• DIRECTIVE: All of the records below are to be output exactly; no image belongs in the result.

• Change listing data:

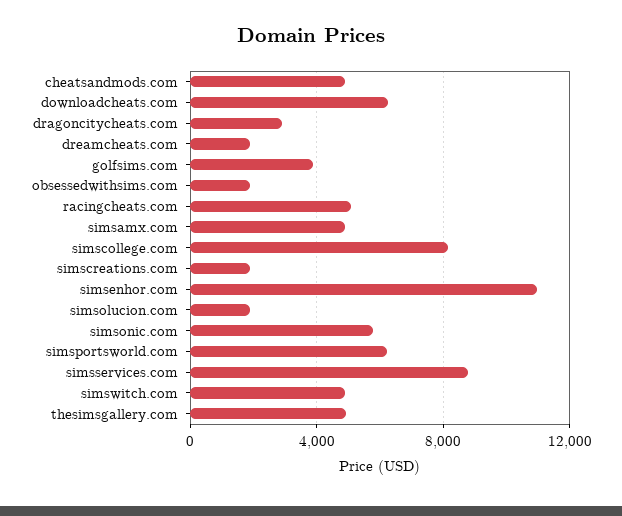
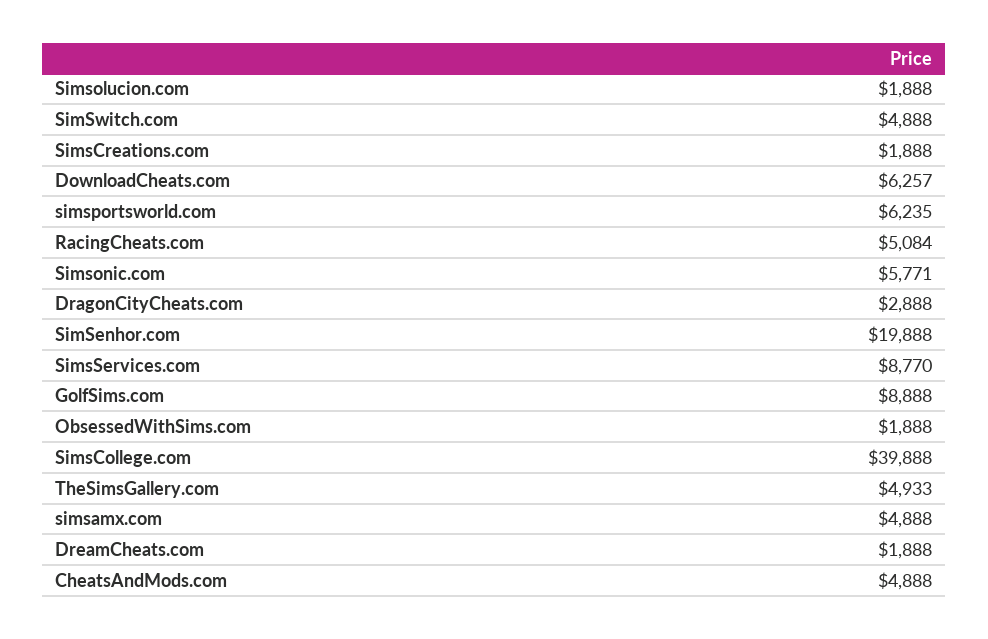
golfsims.com: 4000 -> 8888
simscollege.com: 8000 -> 39888
simsenhor.com: 11000 -> 19888

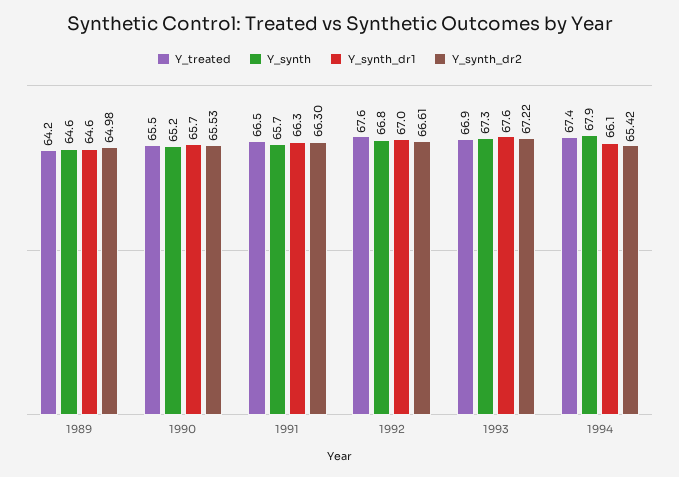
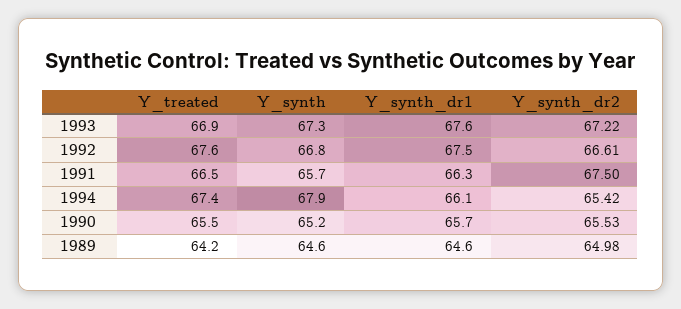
Y_synth_dr2, 1991: 66.3 -> 67.5
Y_synth_dr1, 1992: 67 -> 67.5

• SOLVED PROBLEM:
golfsims.com: 4000 -> 8888
simscollege.com: 8000 -> 39888
simsenhor.com: 11000 -> 19888

Y_synth_dr2, 1991: 66.3 -> 67.5
Y_synth_dr1, 1992: 67 -> 67.5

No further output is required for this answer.